Recast the text lines in the rows below as a JSON list of strings, one string per line, skipping blank lines. Leave the pictures out of the answer.

== Supplied information ==
- - -
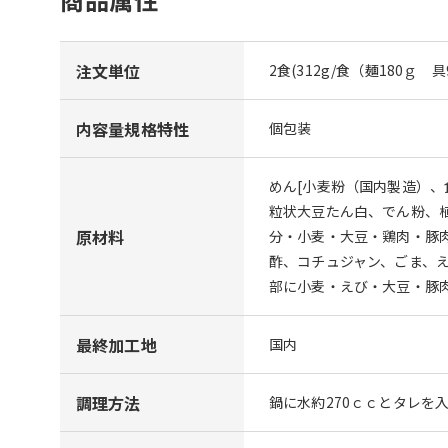
注文単位
2食(312g/食（麺180ｇ 
内容量規格特性
個包装
めん[小麦粉（国内製造）
粒状大豆たん白、でん粉、
原材料
分・小麦・大豆・鶏肉・豚
酢、コチュジャン、ごま、
部に小麦・えび・大豆・豚
最終加工地
国内
調理方法
鍋に水約270ｃｃとタレを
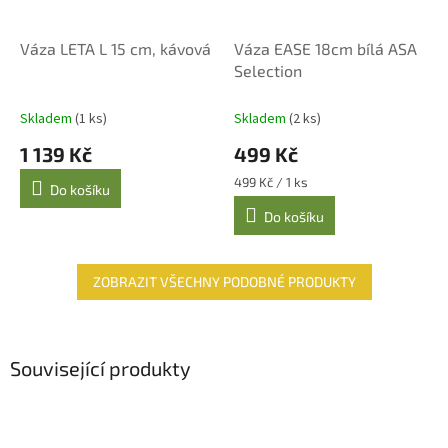
Váza LETA L 15 cm, kávová
Váza EASE 18cm bílá ASA
Selection
Skladem
(1 ks)
Skladem
(2 ks)
1 139 Kč
499 Kč
Měrná
499 Kč / 1 ks
Do košíku
cena:
Do košíku
ZOBRAZIT VŠECHNY PODOBNÉ PRODUKTY
Související produkty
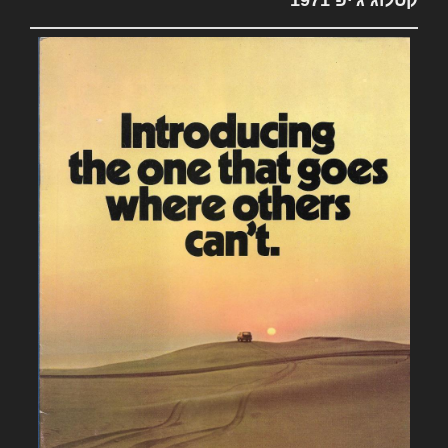
קטלוג ג'יפ 1971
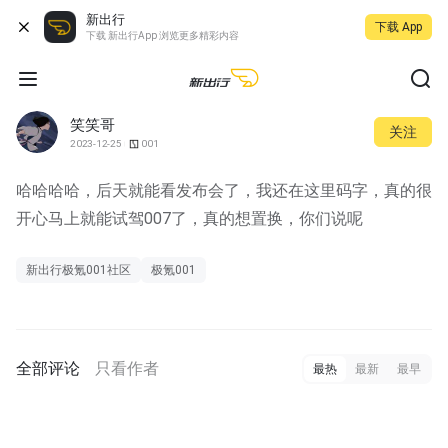
新出行
下载 App
下载 新出行App 浏览更多精彩内容
笑笑哥
关注
2023-12-25
001
哈哈哈哈，后天就能看发布会了，我还在这里码字，真的很
开心马上就能试驾007了，真的想置换，你们说呢
新出行极氪001社区
极氪001
全部评论
只看作者
最热
最新
最早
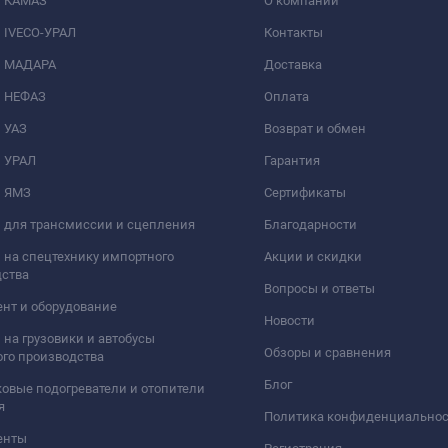
и КАМАЗ
О компании
 IVECO-УРАЛ
Контакты
и МАДАРА
Доставка
и НЕФАЗ
Оплата
 УАЗ
Возврат и обмен
и УРАЛ
Гарантия
и ЯМЗ
Сертификаты
 для трансмиссии и сцепления
Благодарности
 на спецтехнику импортного
Акции и скидки
дства
Вопросы и ответы
нт и оборудование
Новости
 на грузовики и автобусы
Обзоры и сравнения
го производства
Блог
овые подогреватели и отопители
я
Политика конфиденциально
енты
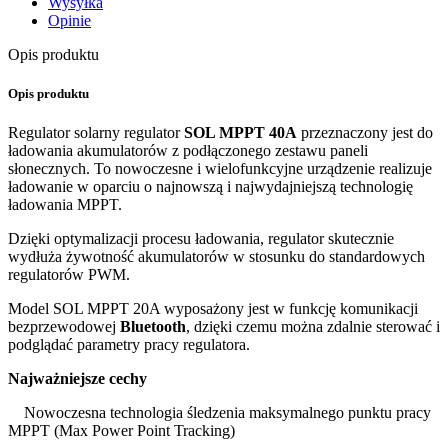
Wysyłka
Opinie
Opis produktu
Opis produktu
Regulator solarny regulator
SOL MPPT 40A
przeznaczony jest do
ładowania akumulatorów z podłączonego zestawu paneli
słonecznych. To nowoczesne i wielofunkcyjne urządzenie realizuje
ładowanie w oparciu o najnowszą i najwydajniejszą technologię
ładowania MPPT.
Dzięki optymalizacji procesu ładowania, regulator skutecznie
wydłuża żywotność akumulatorów w stosunku do standardowych
regulatorów PWM.
Model SOL MPPT 20A wyposażony jest w funkcję komunikacji
bezprzewodowej
Bluetooth
, dzięki czemu można zdalnie sterować i
podglądać parametry pracy regulatora.
Najważniejsze cechy
Nowoczesna technologia śledzenia maksymalnego punktu pracy
MPPT (Max Power Point Tracking)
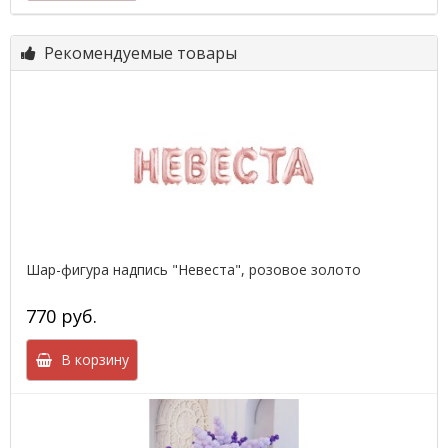
Рекомендуемые товары
Шар-фигура надпись "Невеста", розовое золото
770 руб.
В корзину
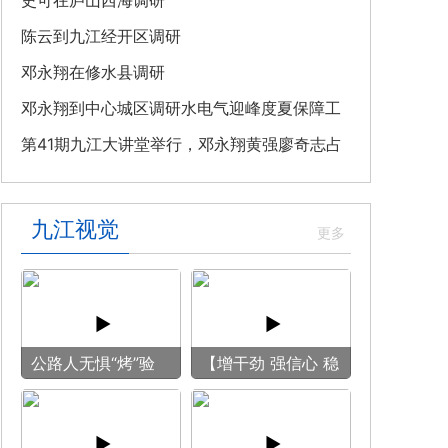
教育专题党课
史可在庐山西海调研
陈云到九江经开区调研
邓永翔在修水县调研
邓永翔到中心城区调研水电气迎峰度夏保障工
作
第41期九江大讲堂举行，邓永翔黄强廖奇志占
勇出席
九江视觉
公路人无惧“烤”验
【增干劲 强信心 稳
守护畅安旅途
预期】赏古风游
船 享清凉之旅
- - -
== Answer area ==
[
  "注文単位",
  "2食(312g/食（麺180ｇ ",
  "内容量規格特性",
  "個包装",
  "めん[小麦粉（国内製造）",
  "粒状大豆たん白、でん粉、",
  "原材料",
  "分・小麦・大豆・鶏肉・豚",
  "酢、コチュジャン、ごま、",
  "部に小麦・えび・大豆・豚",
  "最終加工地",
  "国内",
  "調理方法",
  "鍋に水約270ｃｃとタレを",
  "Váza LETA L 15 cm, kávová",
  "Váza EASE 18cm bílá ASA",
  "Selection",
  "Skladem",
  "(1 ks)",
  "Skladem",
  "(2 ks)",
  "1 139 Kč",
  "499 Kč",
  "Měrná",
  "499 Kč / 1 ks",
  "Do košíku",
  "cena:",
  "Do košíku",
  "ZOBRAZIT VŠECHNY PODOBNÉ PRODUKTY",
  "Související produkty",
  "קטלוג ג'יפ 1971",
  "新出行",
  "下载 App",
  "下载 新出行App 浏览更多精彩内容",
  "笑笑哥",
  "关注",
  "2023-12-25",
  "001",
  "哈哈哈哈，后天就能看发布会了，我还在这里码字，真的很",
  "开心马上就能试驾007了，真的想置换，你们说呢",
  "新出行极氪001社区",
  "极氪001",
  "全部评论",
  "只看作者",
  "最热",
  "最新",
  "最早",
  "и КАМАЗ",
  "О компании",
  " IVECO-УРАЛ",
  "Контакты",
  "и МАДАРА",
  "Доставка",
  "и НЕФАЗ",
  "Оплата",
  " УАЗ",
  "Возврат и обмен",
  "и УРАЛ",
  "Гарантия",
  "и ЯМЗ",
  "Сертификаты",
  " для трансмиссии и сцепления",
  "Благодарности",
  " на спецтехнику импортного",
  "Акции и скидки",
  "дства",
  "Вопросы и ответы",
  "нт и оборудование",
  "Новости",
  " на грузовики и автобусы",
  "Обзоры и сравнения",
  "го производства",
  "Блог",
  "овые подогреватели и отопители",
  "я",
  "Политика конфиденциально",
  "енты",
  "Wysyłka",
  "Opinie",
  "Opis produktu",
  "Opis produktu",
  "Regulator solarny regulator",
  "SOL MPPT 40A",
  "przeznaczony jest do",
  "ładowania akumulatorów z podłączonego zestawu paneli",
  "słonecznych. To nowoczesne i wielofunkcyjne urządzenie realizuje",
  "ładowanie w oparciu o najnowszą i najwydajniejszą technologię",
  "ładowania MPPT.",
  "Dzięki optymalizacji procesu ładowania, regulator skutecznie",
  "wydłuża żywotność akumulatorów w stosunku do standardowych",
  "regulatorów PWM.",
  "Model SOL MPPT 20A wyposażony jest w funkcję komunikacji",
  "bezprzewodowej",
  "Bluetooth",
  ", dzięki czemu można zdalnie sterować i",
  "podglądać parametry pracy regulatora.",
  "Najważniejsze cechy",
  "Nowoczesna technologia śledzenia maksymalnego punktu pracy",
  "MPPT (Max Power Point Tracking)",
  "Рекомендуемые товары",
  "Шар-фигура надпись \"Невеста\", розовое золото",
  "770 руб.",
  "В корзину",
  "教育专题党课",
  "史可在庐山西海调研",
  "陈云到九江经开区调研",
  "邓永翔在修水县调研",
  "邓永翔到中心城区调研水电气迎峰度夏保障工",
  "作",
  "第41期九江大讲堂举行，邓永翔黄强廖奇志占",
  "勇出席",
  "九江视觉",
  "公路人无惧“烤”验",
  "【增干劲 强信心 稳",
  "守护畅安旅途",
  "预期】赏古风游",
  "船 享清凉之旅"
]